Examples of other special circumstances include:
- Wages of a sole proprietor are not reported.
- Wages paid to partners, guaranteed or otherwise, are not reportable.
- Wages paid by a corporation or LLC to officers/members are reportable, regardless of how the IRS treats the entity.
Employers submit quarterly wage reports in the month that follows each calendar quarter (April, July, October, and January). This includes any quarters with no wages paid. The wage report shows the gross wages paid during the quarter and the total amount of taxable wages. See 815.107 (d) for further information.
For each employee, provide a Social Security number, name and the amount of gross wages paid.
Wage reports must be submitted electronically. Agents who report for multiple employers must also submit reports electronically.
For state unemployment tax purposes, only the first $9,000 paid to an employee by an employer during a calendar year is "taxable wages." In general, an employer cannot count wages paid by another employer to an employee in the calendar year toward this $9,000 taxable limit. The exception is if he is a successor to the prior employer and transfer of compensation experience applies.
The following is an example of the wages that are reportable by an employer. The example assumes that he had only one employee for the year who was paid $4,000 per month.
|1st Quarter||2nd Quarter||3rd Quarter||4th Quarter|
|Total Wages Paid||$12,000||$12,000||$12,000||$12,000|
|Wages over $9,000.00||$3,000||$12,000||$12,000||$12,000|
|Taxable Wages Paid||$9,000||0||0||0|
|Effective Tax Rate||1.00%||1.00%||1.00%||1.00%|
|Amount of Tax||$90||0||0||0|
In this example, the employer must still file reports for the second, third and fourth quarters even though no tax is due. The employer paid the tax obligation for the employee in the first quarter for the calendar year.
Reimbursing Employers also submit quarterly reports of the wages paid to their employees, but do not pay a tax. Reimbursing employers reimburse TWC if benefits are paid to a former employee.
To calculate the amount of tax due, multiply the amount of taxable wages paid during the quarter by the employer’s effective tax rate.
If the employer paid $9,000 in taxable wages in the first quarter of the year and their effective tax rate was 1.00%, the amount of tax due is 1.00% of $9,000, or $90. No tax is due for the second, third and fourth quarters.
Employers with employees working in more than one state need to determine to which state to report the employee’s wages.
TWC uses the location of services checklist to determine whether an employee’s wages are taxable in Texas. Determinations are based on the employee’s work situation and not the employer or the state of the employee’s residence address.

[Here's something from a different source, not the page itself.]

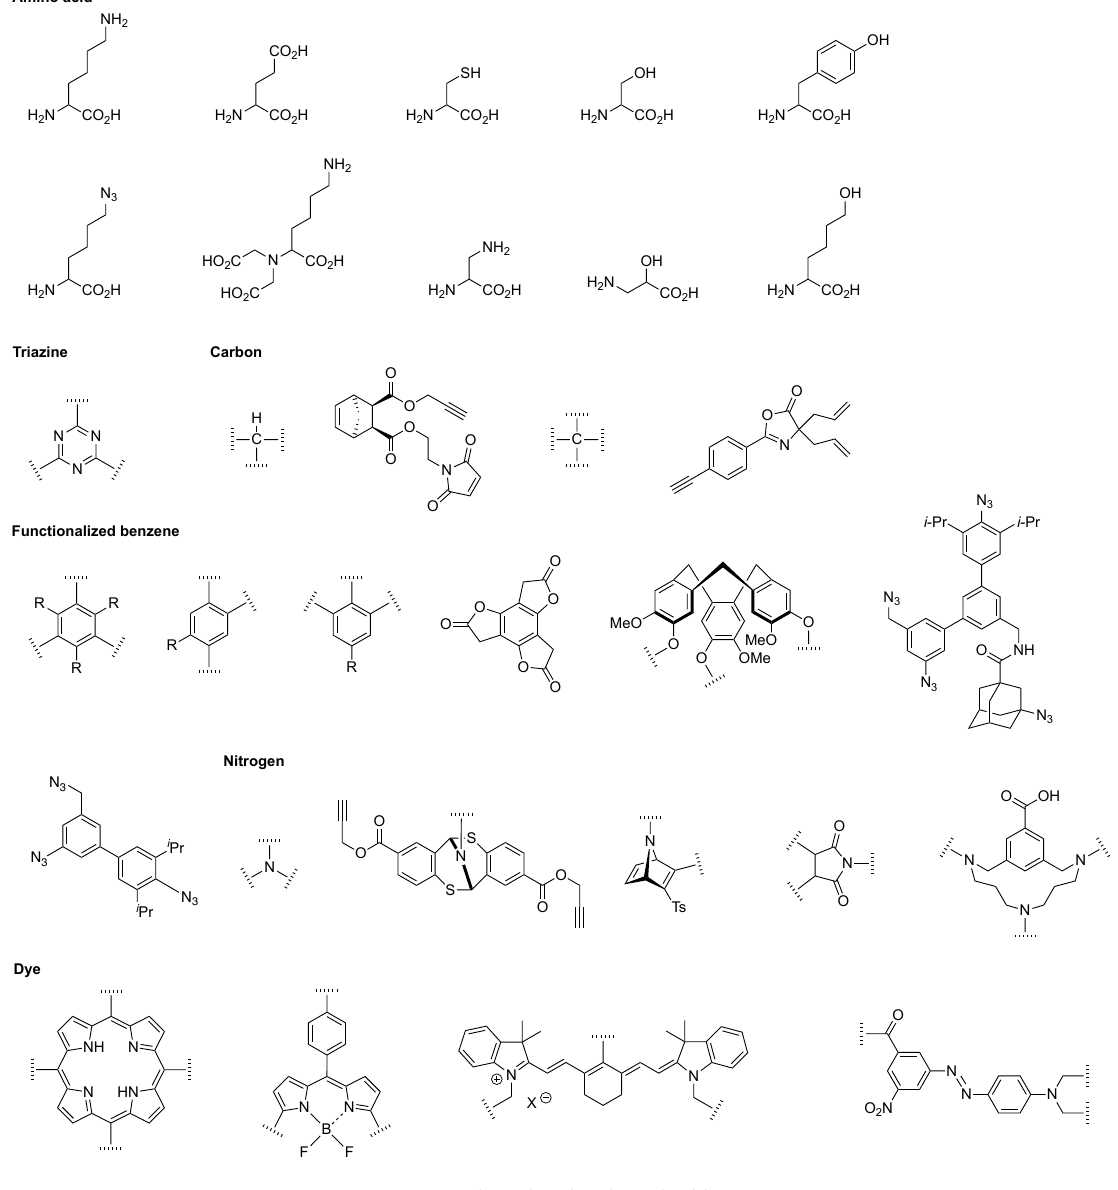
Figure 3. Hub molecules described herein.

The treatment of Cafeteria and 401(k) plans for unemployment insurance reporting purposes differs from state to state. Employee contributions used to fund benefits by salary reduction or deduction from the employee's base pay would be taxable as wages, regardless of what they are used to purchase or provide.
Cafeteria Plan Benefits
A Cafeteria Plan is a formal and written employee benefit plan offered to all employees. Participants may choose benefits consisting of cash and statutory non-taxable benefits.

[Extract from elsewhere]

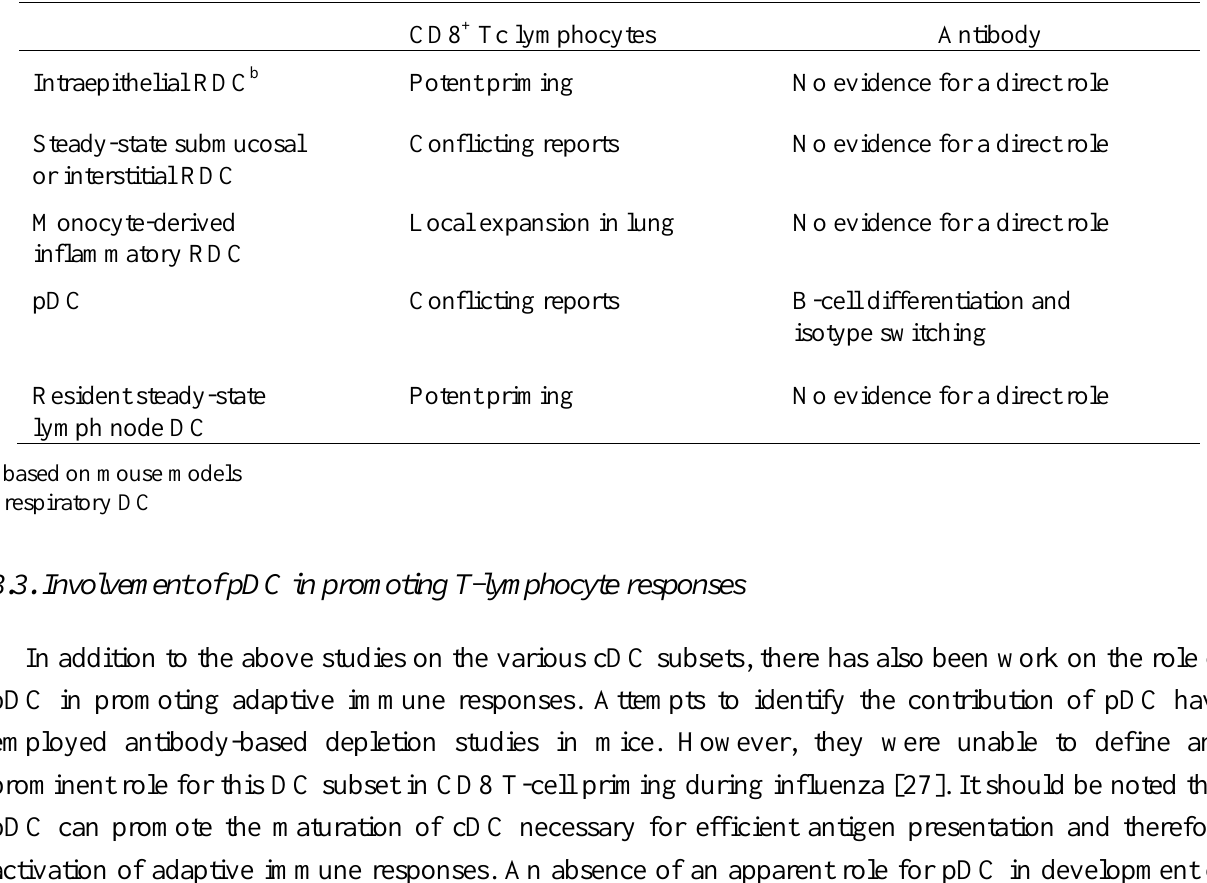
Table 2. Adaptive effector immune responses mediated by DC a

In Texas, if an employer offers a Cafeteria Plan benefits package to its employees, the following non-taxable benefits are not required to be reported as wages:
- Sickness or accidental disability
- Medical or hospital expenses in connection with sickness or accidental disability
- Death benefits, such as life insurance
If employer funds were used to purchase benefits not listed above (for example, day care, profit sharing or deferred compensation), those benefits are taxable wages and must be reported to TWC.
A 401(k) Plan is an elective contribution and deferral to a plan containing a qualified cash or deferral compensation arrangement.
Employer contributions into a 401(k) trust are not considered taxable wages for state unemployment tax purposes only if both of the following requirements are met:
- The trust meets the requirements of Section 401(a) of the Internal Revenue Code.
- The trust is exempt under Section 501(a) of the Internal Revenue Code.
Employee contributions from a salary reduction or deduction from the employee's base pay are taxable under Texas state unemployment tax laws.